| WHAT YOU SHOULD DO |
Reproduce each line of the items below word for word, in the same order.

-*-*-

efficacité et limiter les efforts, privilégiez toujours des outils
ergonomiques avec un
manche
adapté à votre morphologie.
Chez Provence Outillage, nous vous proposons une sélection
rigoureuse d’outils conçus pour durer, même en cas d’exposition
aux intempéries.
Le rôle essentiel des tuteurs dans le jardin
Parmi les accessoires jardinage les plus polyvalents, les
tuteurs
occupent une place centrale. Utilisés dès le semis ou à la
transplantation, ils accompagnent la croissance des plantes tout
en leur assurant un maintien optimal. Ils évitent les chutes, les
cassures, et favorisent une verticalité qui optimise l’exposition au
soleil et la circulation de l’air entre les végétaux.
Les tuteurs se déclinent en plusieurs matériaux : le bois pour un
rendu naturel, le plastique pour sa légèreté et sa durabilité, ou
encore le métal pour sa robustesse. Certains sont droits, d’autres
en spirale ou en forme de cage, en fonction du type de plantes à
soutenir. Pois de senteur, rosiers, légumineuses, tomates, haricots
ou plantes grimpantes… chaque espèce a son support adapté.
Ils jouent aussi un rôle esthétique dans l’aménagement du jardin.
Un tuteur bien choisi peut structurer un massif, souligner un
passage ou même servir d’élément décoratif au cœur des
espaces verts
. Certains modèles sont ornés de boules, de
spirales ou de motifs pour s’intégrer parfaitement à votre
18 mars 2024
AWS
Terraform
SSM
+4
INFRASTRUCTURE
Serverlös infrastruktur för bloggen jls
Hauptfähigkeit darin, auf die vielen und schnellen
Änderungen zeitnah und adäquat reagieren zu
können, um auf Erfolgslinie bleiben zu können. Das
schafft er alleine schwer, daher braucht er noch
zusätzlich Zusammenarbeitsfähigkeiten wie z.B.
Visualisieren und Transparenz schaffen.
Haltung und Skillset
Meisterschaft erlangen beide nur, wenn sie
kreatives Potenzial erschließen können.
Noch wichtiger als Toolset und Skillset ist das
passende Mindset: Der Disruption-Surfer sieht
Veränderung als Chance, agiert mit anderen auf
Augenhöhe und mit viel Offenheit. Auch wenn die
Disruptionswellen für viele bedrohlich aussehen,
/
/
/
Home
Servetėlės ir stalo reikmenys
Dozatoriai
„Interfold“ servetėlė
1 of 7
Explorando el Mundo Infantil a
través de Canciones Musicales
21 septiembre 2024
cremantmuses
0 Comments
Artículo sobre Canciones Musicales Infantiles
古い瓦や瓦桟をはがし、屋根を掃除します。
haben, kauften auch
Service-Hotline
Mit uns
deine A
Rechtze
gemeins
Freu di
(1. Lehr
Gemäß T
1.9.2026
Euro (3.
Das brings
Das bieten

-*-*-

| TASK RESPONSE |
efficacité et limiter les efforts, privilégiez toujours des outils
ergonomiques avec un
manche
adapté à votre morphologie.
Chez Provence Outillage, nous vous proposons une sélection
rigoureuse d’outils conçus pour durer, même en cas d’exposition
aux intempéries.
Le rôle essentiel des tuteurs dans le jardin
Parmi les accessoires jardinage les plus polyvalents, les
tuteurs
occupent une place centrale. Utilisés dès le semis ou à la
transplantation, ils accompagnent la croissance des plantes tout
en leur assurant un maintien optimal. Ils évitent les chutes, les
cassures, et favorisent une verticalité qui optimise l’exposition au
soleil et la circulation de l’air entre les végétaux.
Les tuteurs se déclinent en plusieurs matériaux : le bois pour un
rendu naturel, le plastique pour sa légèreté et sa durabilité, ou
encore le métal pour sa robustesse. Certains sont droits, d’autres
en spirale ou en forme de cage, en fonction du type de plantes à
soutenir. Pois de senteur, rosiers, légumineuses, tomates, haricots
ou plantes grimpantes… chaque espèce a son support adapté.
Ils jouent aussi un rôle esthétique dans l’aménagement du jardin.
Un tuteur bien choisi peut structurer un massif, souligner un
passage ou même servir d’élément décoratif au cœur des
espaces verts
. Certains modèles sont ornés de boules, de
spirales ou de motifs pour s’intégrer parfaitement à votre
18 mars 2024
AWS
Terraform
SSM
+4
INFRASTRUCTURE
Serverlös infrastruktur för bloggen jls
Hauptfähigkeit darin, auf die vielen und schnellen
Änderungen zeitnah und adäquat reagieren zu
können, um auf Erfolgslinie bleiben zu können. Das
schafft er alleine schwer, daher braucht er noch
zusätzlich Zusammenarbeitsfähigkeiten wie z.B.
Visualisieren und Transparenz schaffen.
Haltung und Skillset
Meisterschaft erlangen beide nur, wenn sie
kreatives Potenzial erschließen können.
Noch wichtiger als Toolset und Skillset ist das
passende Mindset: Der Disruption-Surfer sieht
Veränderung als Chance, agiert mit anderen auf
Augenhöhe und mit viel Offenheit. Auch wenn die
Disruptionswellen für viele bedrohlich aussehen,
/
/
/
Home
Servetėlės ir stalo reikmenys
Dozatoriai
„Interfold“ servetėlė
1 of 7
Explorando el Mundo Infantil a
través de Canciones Musicales
21 septiembre 2024
cremantmuses
0 Comments
Artículo sobre Canciones Musicales Infantiles
古い瓦や瓦桟をはがし、屋根を掃除します。
haben, kauften auch
Service-Hotline
Mit uns
deine A
Rechtze
gemeins
Freu di
(1. Lehr
Gemäß T
1.9.2026
Euro (3.
Das brings
Das bieten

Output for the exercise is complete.